> Text to read
_ _ _ _

TWC Q1 2021: our approach to investing in Bordeaux

While we are cautious on Bordeaux, there are pockets of value, especially following the high quality 2019 vintage that was released at prices 20%-30% below the 2018 vintage.

We established a position in Chateau Pape Clement 2019, scored 96-99 by Jeb Dunnuck, and 96-98 by Neal Martin (Vinous) and Lisa Perrotti-Brown MW (Wine Advocate). The Wine Capital takes into account the full reviews, not just scores. For example, Martin tasted the wine on five different occasions (higher conviction), concluding that the wine “will surely be rewarding for those with patience”.

More generally, Decanter’s Jane Anson commends Pape Clement in her book Inside Bordeaux: “There has been a clear refocusing over the past few vintages… This is still a wine that will age extremely well, but more freshness has been let in over recent years.”

_ _ _ _

(Dataset records)
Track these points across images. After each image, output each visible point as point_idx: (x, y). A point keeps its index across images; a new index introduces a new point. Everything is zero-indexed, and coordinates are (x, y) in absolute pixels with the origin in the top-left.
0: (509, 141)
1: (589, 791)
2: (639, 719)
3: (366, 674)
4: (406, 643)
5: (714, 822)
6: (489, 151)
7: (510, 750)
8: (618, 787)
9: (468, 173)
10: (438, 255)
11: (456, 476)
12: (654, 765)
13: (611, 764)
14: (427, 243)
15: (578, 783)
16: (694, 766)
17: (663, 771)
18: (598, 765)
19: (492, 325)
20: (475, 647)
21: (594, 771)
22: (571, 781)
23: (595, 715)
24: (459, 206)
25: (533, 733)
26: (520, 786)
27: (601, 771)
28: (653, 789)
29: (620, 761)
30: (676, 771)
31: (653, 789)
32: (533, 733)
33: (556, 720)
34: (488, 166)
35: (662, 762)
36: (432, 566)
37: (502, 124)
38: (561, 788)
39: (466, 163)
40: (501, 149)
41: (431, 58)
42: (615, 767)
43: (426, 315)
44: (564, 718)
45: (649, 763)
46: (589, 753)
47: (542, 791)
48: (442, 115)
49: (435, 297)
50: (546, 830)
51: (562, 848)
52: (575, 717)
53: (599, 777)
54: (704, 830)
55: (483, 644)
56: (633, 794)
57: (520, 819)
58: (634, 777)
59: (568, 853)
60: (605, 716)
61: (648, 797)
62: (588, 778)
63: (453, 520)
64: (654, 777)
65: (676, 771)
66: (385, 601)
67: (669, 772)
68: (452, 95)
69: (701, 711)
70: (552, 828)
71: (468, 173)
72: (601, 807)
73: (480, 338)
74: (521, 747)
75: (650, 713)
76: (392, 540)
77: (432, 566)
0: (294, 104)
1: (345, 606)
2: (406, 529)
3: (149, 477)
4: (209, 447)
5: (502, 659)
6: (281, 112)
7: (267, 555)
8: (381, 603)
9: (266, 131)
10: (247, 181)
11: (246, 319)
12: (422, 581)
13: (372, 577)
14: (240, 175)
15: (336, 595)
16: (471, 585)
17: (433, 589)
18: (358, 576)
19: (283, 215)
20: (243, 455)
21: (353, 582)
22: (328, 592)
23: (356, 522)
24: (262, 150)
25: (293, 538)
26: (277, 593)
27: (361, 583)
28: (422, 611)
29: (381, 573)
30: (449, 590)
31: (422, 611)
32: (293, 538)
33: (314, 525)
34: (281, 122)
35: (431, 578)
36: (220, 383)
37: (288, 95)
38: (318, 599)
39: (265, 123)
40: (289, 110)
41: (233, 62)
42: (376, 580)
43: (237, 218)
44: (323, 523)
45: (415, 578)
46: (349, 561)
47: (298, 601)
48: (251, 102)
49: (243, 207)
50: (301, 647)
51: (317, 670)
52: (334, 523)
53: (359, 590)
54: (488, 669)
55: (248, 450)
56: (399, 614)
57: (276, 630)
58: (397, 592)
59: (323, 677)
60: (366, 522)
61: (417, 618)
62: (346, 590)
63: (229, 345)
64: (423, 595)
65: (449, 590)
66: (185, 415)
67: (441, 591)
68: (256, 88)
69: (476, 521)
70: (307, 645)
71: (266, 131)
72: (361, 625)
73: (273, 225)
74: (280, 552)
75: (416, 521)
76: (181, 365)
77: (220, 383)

_ _ _ _

> The tasks
1. Answer these questions from the text on investing in Bordeaux, one per line:
(a) At what prices was the 2019 vintage released compared with the 2018 vintage?
(b) On how many occasions did Neal Martin taste the Chateau Pape Clement 2019?
(c) In which book does Jane Anson commend Pape Clement?
2. Summarize the text on investing in Bordeaux in two sentences.
3. Rewrite the part of the text on investing in Bordeaux that begins at the words "While we are" and stops after "the 2018 vintage.", replacing "pockets of value" with "areas of opportunity".
The records have nothing to do with any of this.

> Answers below
1.
(a) At prices 20%-30% below the 2018 vintage.
(b) Five.
(c) Inside Bordeaux.

2. Although cautious on Bordeaux, The Wine Capital sees pockets of value, especially in the high quality 2019 vintage, which was released at prices 20%-30% below the 2018 vintage. It established a position in Chateau Pape Clement 2019, which critics scored between 96 and 99, and it weighs their full reviews as well as the scores, while Jane Anson commends the estate for aging well and letting in more freshness in recent years.

3.
While we are cautious on Bordeaux, there are areas of opportunity, especially following the high quality 2019 vintage that was released at prices 20%-30% below the 2018 vintage.